これらの事例は、メーカーだけでなく、小売業や自治体など、様々な立場からプラスチックリサイクルの促進に貢献していることを示しています。自動車部品や建材など、幅広い用途でのリサイクルも進められており、プラスチックの循環利用を多方面から推進しています。

【まとめ】プラスチックのリサイクルに積極的に取り組もう!

プラスチックリサイクルは、地球規模の環境課題を解決し、持続可能な社会を実現するために不可欠な取り組みです。マテリアルリサイクル、ケミカルリサイクル、サーマルリサイクルという3つの主要な方法を通じて、廃プラスチックは新たな製品やエネルギーとして再利用されています。しかし、特に日本ではサーマルリサイクルの割合が高く、国際的なリサイクルの定義との乖離や、分別・回収の難しさ、コストの問題など、依然として多くの課題が存在しています。

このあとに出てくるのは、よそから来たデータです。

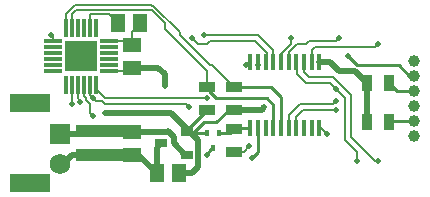
<source format=gtl>
G04 (created by PCBNEW (2013-05-18 BZR 4017)-stable) date Thu 17 Jul 2014 20:47:08 CST*
%MOIN*%
G04 Gerber Fmt 3.4, Leading zero omitted, Abs format*
%FSLAX34Y34*%
G01*
G70*
G90*
G04 APERTURE LIST*
%ADD10C,0.00590551*%
%ADD11R,0.0165X0.0579*%
%ADD12R,0.015748X0.0200787*%
%ADD13R,0.0394X0.0315*%
%ADD14R,0.055X0.035*%
%ADD15R,0.035X0.055*%
%ADD16R,0.137795X0.0393701*%
%ADD17R,0.133858X0.0590551*%
%ADD18R,0.106299X0.102362*%
%ADD19R,0.0590551X0.0137795*%
%ADD20R,0.0137795X0.0590551*%
%ADD21R,0.069X0.069*%
%ADD22C,0.069*%
%ADD23R,0.0512X0.059*%
%ADD24R,0.059X0.0512*%
%ADD25C,0.039*%
%ADD26C,0.02*%
%ADD27C,0.02*%
%ADD28C,0.04*%
%ADD29C,0.008*%
%ADD30C,0.01*%
%ADD31C,0.006*%
G04 APERTURE END LIST*
G54D10*
G54D11*
X55728Y-30498D03*
X55472Y-30498D03*
X55216Y-30498D03*
X54960Y-30498D03*
X56492Y-32700D03*
X56496Y-30498D03*
X56240Y-30498D03*
X55984Y-30498D03*
X54704Y-32702D03*
X54960Y-32702D03*
X55216Y-32702D03*
X55472Y-32702D03*
X55728Y-32702D03*
X55984Y-32702D03*
X54704Y-30498D03*
X56240Y-32700D03*
X56752Y-30498D03*
X54448Y-30498D03*
X54448Y-32702D03*
X56752Y-32702D03*
G54D12*
X53003Y-32844D03*
X53396Y-32844D03*
X53200Y-33355D03*
G54D13*
X51467Y-33200D03*
X52333Y-32825D03*
X52333Y-33575D03*
G54D14*
X53000Y-32075D03*
X53000Y-31325D03*
G54D15*
X58325Y-32500D03*
X59075Y-32500D03*
X58325Y-31200D03*
X59075Y-31200D03*
G54D14*
X53900Y-32725D03*
X53900Y-33475D03*
X53900Y-32075D03*
X53900Y-31325D03*
G54D16*
X49300Y-33593D03*
X49300Y-32806D03*
G54D17*
X47114Y-34538D03*
X47114Y-31861D03*
G54D18*
X48800Y-30300D03*
G54D19*
X47855Y-29807D03*
X47855Y-30004D03*
X47855Y-30201D03*
X47855Y-30398D03*
X47855Y-30595D03*
X47855Y-30792D03*
G54D20*
X48307Y-31244D03*
X48504Y-31244D03*
X48701Y-31244D03*
X48898Y-31244D03*
X49095Y-31244D03*
X49292Y-31244D03*
G54D19*
X49744Y-30792D03*
X49744Y-30595D03*
X49744Y-30398D03*
X49744Y-30201D03*
X49744Y-30004D03*
X49744Y-29807D03*
G54D20*
X49292Y-29355D03*
X49095Y-29355D03*
X48898Y-29355D03*
X48701Y-29355D03*
X48504Y-29355D03*
X48307Y-29355D03*
G54D21*
X48100Y-32900D03*
G54D22*
X48100Y-33900D03*
G54D23*
X50025Y-29200D03*
X50775Y-29200D03*
G54D24*
X50500Y-32825D03*
X50500Y-33575D03*
G54D23*
X52075Y-34200D03*
X51325Y-34200D03*
G54D24*
X50500Y-30675D03*
X50500Y-29925D03*
G54D25*
X59900Y-31450D03*
X59900Y-31950D03*
X59900Y-30950D03*
X59900Y-32450D03*
X59900Y-30450D03*
X59900Y-32950D03*
G54D26*
X55800Y-29700D03*
X52500Y-29700D03*
X58700Y-29900D03*
X57400Y-29700D03*
X54500Y-33700D03*
X57300Y-31400D03*
X58000Y-33800D03*
X52900Y-29600D03*
X58700Y-33800D03*
X47800Y-29600D03*
X54300Y-30600D03*
X52400Y-32000D03*
X49200Y-31700D03*
X54700Y-30600D03*
X53000Y-31700D03*
X57700Y-30300D03*
X54400Y-33300D03*
X57000Y-32900D03*
X50775Y-29200D03*
X53000Y-33600D03*
X57300Y-32100D03*
X57300Y-31800D03*
X49212Y-32287D03*
X48762Y-31830D03*
X49600Y-32200D03*
X51600Y-31300D03*
X51800Y-32200D03*
X57400Y-30800D03*
X54900Y-32000D03*
X48500Y-31900D03*
G54D27*
X48100Y-32900D02*
X49206Y-32900D01*
X49206Y-32900D02*
X49300Y-32806D01*
X50500Y-32825D02*
X51675Y-32825D01*
X52275Y-33575D02*
X52333Y-33575D01*
X51900Y-33200D02*
X52275Y-33575D01*
X51900Y-33000D02*
X51900Y-33200D01*
X51700Y-32800D02*
X51900Y-33000D01*
X51675Y-32825D02*
X51700Y-32800D01*
G54D28*
X49300Y-32806D02*
X50481Y-32806D01*
X50481Y-32806D02*
X50500Y-32825D01*
G54D29*
X55472Y-30498D02*
X55472Y-30228D01*
X55800Y-29900D02*
X55800Y-29700D01*
X55472Y-30228D02*
X55800Y-29900D01*
X55000Y-30458D02*
X54960Y-30498D01*
X55000Y-30200D02*
X55000Y-30458D01*
X54900Y-30100D02*
X55000Y-30200D01*
X54600Y-29800D02*
X54900Y-30100D01*
X53100Y-29800D02*
X54600Y-29800D01*
X53000Y-29900D02*
X53100Y-29800D01*
X52700Y-29900D02*
X53000Y-29900D01*
X52500Y-29700D02*
X52700Y-29900D01*
X56496Y-30498D02*
X56496Y-30104D01*
X58600Y-30000D02*
X58700Y-29900D01*
X56600Y-30000D02*
X58600Y-30000D01*
X56496Y-30104D02*
X56600Y-30000D01*
G54D30*
X53396Y-32844D02*
X53780Y-32844D01*
X53780Y-32844D02*
X53900Y-32725D01*
X54448Y-32702D02*
X53923Y-32702D01*
X53923Y-32702D02*
X53900Y-32725D01*
G54D29*
X55728Y-30172D02*
X55728Y-30498D01*
X56000Y-29900D02*
X55728Y-30172D01*
X56300Y-29900D02*
X56000Y-29900D01*
X56400Y-29800D02*
X56300Y-29900D01*
X56500Y-29800D02*
X56400Y-29800D01*
X57300Y-29800D02*
X56500Y-29800D01*
X57400Y-29700D02*
X57300Y-29800D01*
G54D30*
X54704Y-32702D02*
X54704Y-33496D01*
X54704Y-33496D02*
X54500Y-33700D01*
G54D29*
X56000Y-30514D02*
X55984Y-30498D01*
X56000Y-30900D02*
X56000Y-30514D01*
X56100Y-31000D02*
X56000Y-30900D01*
X56300Y-31200D02*
X56100Y-31000D01*
X57100Y-31200D02*
X56300Y-31200D01*
X57600Y-31700D02*
X57300Y-31400D01*
X57300Y-31400D02*
X57100Y-31200D01*
X57600Y-31800D02*
X57600Y-31700D01*
X57600Y-33100D02*
X57600Y-31800D01*
X58000Y-33500D02*
X57600Y-33100D01*
X58000Y-33800D02*
X58000Y-33500D01*
X55216Y-30498D02*
X55216Y-30184D01*
X54700Y-29600D02*
X52900Y-29600D01*
X55200Y-30100D02*
X54700Y-29600D01*
X55200Y-30168D02*
X55200Y-30100D01*
X55216Y-30184D02*
X55200Y-30168D01*
X56240Y-30498D02*
X56240Y-30840D01*
X58600Y-33800D02*
X58700Y-33800D01*
X57800Y-33000D02*
X58600Y-33800D01*
X57800Y-31600D02*
X57800Y-33000D01*
X57200Y-31000D02*
X57800Y-31600D01*
X56400Y-31000D02*
X57200Y-31000D01*
X56240Y-30840D02*
X56400Y-31000D01*
X47855Y-29807D02*
X47855Y-29655D01*
X47855Y-29655D02*
X47800Y-29600D01*
X51100Y-31900D02*
X52300Y-31900D01*
X49300Y-31800D02*
X49500Y-31800D01*
X49500Y-31800D02*
X49600Y-31900D01*
X49600Y-31900D02*
X51100Y-31900D01*
X49200Y-31700D02*
X49300Y-31800D01*
X54402Y-30498D02*
X54448Y-30498D01*
X54300Y-30600D02*
X54402Y-30498D01*
X52300Y-31900D02*
X52400Y-32000D01*
X49095Y-31244D02*
X49095Y-31595D01*
X49095Y-31595D02*
X49200Y-31700D01*
X51100Y-31700D02*
X53000Y-31700D01*
X51100Y-31700D02*
X50300Y-31700D01*
X49292Y-31392D02*
X49600Y-31700D01*
X49600Y-31700D02*
X50300Y-31700D01*
X49292Y-31244D02*
X49292Y-31392D01*
X54704Y-30596D02*
X54704Y-30498D01*
X54700Y-30600D02*
X54704Y-30596D01*
X53000Y-31325D02*
X53000Y-30800D01*
X48504Y-28895D02*
X48640Y-28759D01*
X48640Y-28759D02*
X51159Y-28759D01*
X51159Y-28759D02*
X51200Y-28800D01*
X48504Y-28895D02*
X48504Y-29355D01*
X51600Y-29200D02*
X51200Y-28800D01*
X51600Y-29400D02*
X51600Y-29200D01*
X53000Y-30800D02*
X51600Y-29400D01*
G54D30*
X55216Y-32702D02*
X55216Y-31916D01*
X53100Y-31500D02*
X53000Y-31325D01*
X53300Y-31700D02*
X53100Y-31500D01*
X55000Y-31700D02*
X53300Y-31700D01*
X55216Y-31916D02*
X55000Y-31700D01*
G54D29*
X51159Y-28619D02*
X51219Y-28619D01*
X48307Y-28892D02*
X48600Y-28600D01*
X48600Y-28600D02*
X51140Y-28600D01*
X51140Y-28600D02*
X51159Y-28619D01*
X48307Y-29355D02*
X48307Y-28892D01*
X53175Y-30600D02*
X53900Y-31325D01*
X53100Y-30600D02*
X53175Y-30600D01*
X52100Y-29600D02*
X53100Y-30600D01*
X52100Y-29500D02*
X52100Y-29600D01*
X51219Y-28619D02*
X52100Y-29500D01*
G54D30*
X55472Y-32702D02*
X55472Y-31672D01*
X55125Y-31325D02*
X53900Y-31325D01*
X55472Y-31672D02*
X55125Y-31325D01*
X59900Y-30950D02*
X59750Y-30950D01*
X58000Y-30600D02*
X57700Y-30300D01*
X59400Y-30600D02*
X58000Y-30600D01*
X59750Y-30950D02*
X59400Y-30600D01*
G54D31*
X53900Y-33475D02*
X54225Y-33475D01*
X54225Y-33475D02*
X54400Y-33300D01*
X56752Y-32702D02*
X56802Y-32702D01*
X56802Y-32702D02*
X57000Y-32900D01*
G54D29*
X50500Y-29475D02*
X50775Y-29200D01*
X50500Y-29925D02*
X50500Y-29475D01*
G54D27*
X48100Y-33900D02*
X48200Y-33900D01*
X48506Y-33593D02*
X49300Y-33593D01*
X48200Y-33900D02*
X48506Y-33593D01*
X51325Y-34200D02*
X51325Y-33342D01*
X51325Y-33342D02*
X51467Y-33200D01*
X50500Y-33575D02*
X50700Y-33575D01*
X50700Y-33575D02*
X51325Y-34200D01*
G54D29*
X49744Y-29807D02*
X50382Y-29807D01*
X50382Y-29807D02*
X50500Y-29925D01*
G54D28*
X49300Y-33593D02*
X50481Y-33593D01*
X50481Y-33593D02*
X50500Y-33575D01*
G54D30*
X53144Y-33355D02*
X53200Y-33355D01*
X53000Y-33600D02*
X53144Y-33355D01*
G54D29*
X55984Y-32702D02*
X55984Y-32316D01*
X56200Y-32100D02*
X57300Y-32100D01*
X55984Y-32316D02*
X56200Y-32100D01*
X55728Y-32272D02*
X55728Y-32702D01*
X56100Y-31900D02*
X55728Y-32272D01*
X57200Y-31900D02*
X56100Y-31900D01*
X57300Y-31800D02*
X57200Y-31900D01*
G54D30*
X59900Y-31450D02*
X59325Y-31450D01*
X59325Y-31450D02*
X59075Y-31200D01*
X59900Y-32450D02*
X59125Y-32450D01*
X59125Y-32450D02*
X59075Y-32500D01*
G54D29*
X48898Y-31244D02*
X48898Y-31623D01*
X48964Y-31689D02*
X48898Y-31623D01*
X48964Y-31764D02*
X48964Y-31689D01*
X49100Y-31900D02*
X48964Y-31764D01*
X49100Y-32175D02*
X49100Y-31900D01*
X49100Y-32175D02*
X49212Y-32287D01*
X49212Y-32287D02*
X49225Y-32300D01*
X48701Y-31244D02*
X48701Y-31701D01*
X48701Y-31701D02*
X48762Y-31830D01*
X49095Y-29355D02*
X49095Y-28904D01*
X49725Y-28900D02*
X50025Y-29200D01*
X49100Y-28900D02*
X49725Y-28900D01*
X49095Y-28904D02*
X49100Y-28900D01*
G54D27*
X51800Y-32200D02*
X49600Y-32200D01*
X52333Y-32825D02*
X52333Y-32733D01*
X51375Y-30675D02*
X50500Y-30675D01*
X51600Y-30900D02*
X51375Y-30675D01*
X51600Y-31300D02*
X51600Y-30900D01*
X52333Y-32733D02*
X51800Y-32200D01*
X58325Y-32500D02*
X58325Y-31200D01*
X57400Y-30800D02*
X57925Y-30800D01*
X57925Y-30800D02*
X58325Y-31200D01*
X53900Y-32075D02*
X54825Y-32075D01*
X57098Y-30498D02*
X56752Y-30498D01*
X57400Y-30800D02*
X57098Y-30498D01*
X54825Y-32075D02*
X54900Y-32000D01*
X52075Y-34200D02*
X52500Y-34200D01*
X52425Y-32825D02*
X52333Y-32825D01*
X52700Y-33100D02*
X52425Y-32825D01*
X52700Y-34000D02*
X52700Y-33100D01*
X52500Y-34200D02*
X52700Y-34000D01*
G54D29*
X48504Y-31244D02*
X48504Y-31895D01*
X48504Y-31895D02*
X48500Y-31900D01*
G54D30*
X52333Y-32825D02*
X52575Y-32825D01*
X53725Y-32075D02*
X53900Y-32075D01*
X53300Y-32500D02*
X53725Y-32075D01*
X52900Y-32500D02*
X53300Y-32500D01*
X52575Y-32825D02*
X52900Y-32500D01*
X52333Y-32825D02*
X52333Y-32742D01*
X52333Y-32742D02*
X53000Y-32075D01*
X53003Y-32844D02*
X52352Y-32844D01*
X52352Y-32844D02*
X52333Y-32825D01*
G54D29*
X49744Y-30792D02*
X50382Y-30792D01*
X50382Y-30792D02*
X50500Y-30675D01*
M02*

</source>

これらの課題を克服するためには、国や行政による法制度の整備や技術開発の支援に加え、企業の積極的な取り組みが不可欠です。国内企業による先進的なリサイクル技術の開発や、再生プラスチックの利用促進の事例は、その可能性を示しています。企業がプラスチックリサイクルに取り組むことは、環境負荷の低減だけでなく、コスト削減や企業イメージの向上にも繋がり、持続可能なビジネスモデルを構築する上でのメリットも大きいものです。私たち一人ひとりがプラスチックの分別を徹底し、再生材を使った製品を選ぶといった行動も、大きな一歩となります。
プラスチック問題は、一部の専門家や行政だけの問題ではなく、企業、そして消費者である私たち全員が主体的に関わることで解決へと向かいます。ぜひ、この記事で得た知識を活かし、自社や個人でできる範囲から、プラスチックのリサイクルに積極的に取り組んでいきましょう。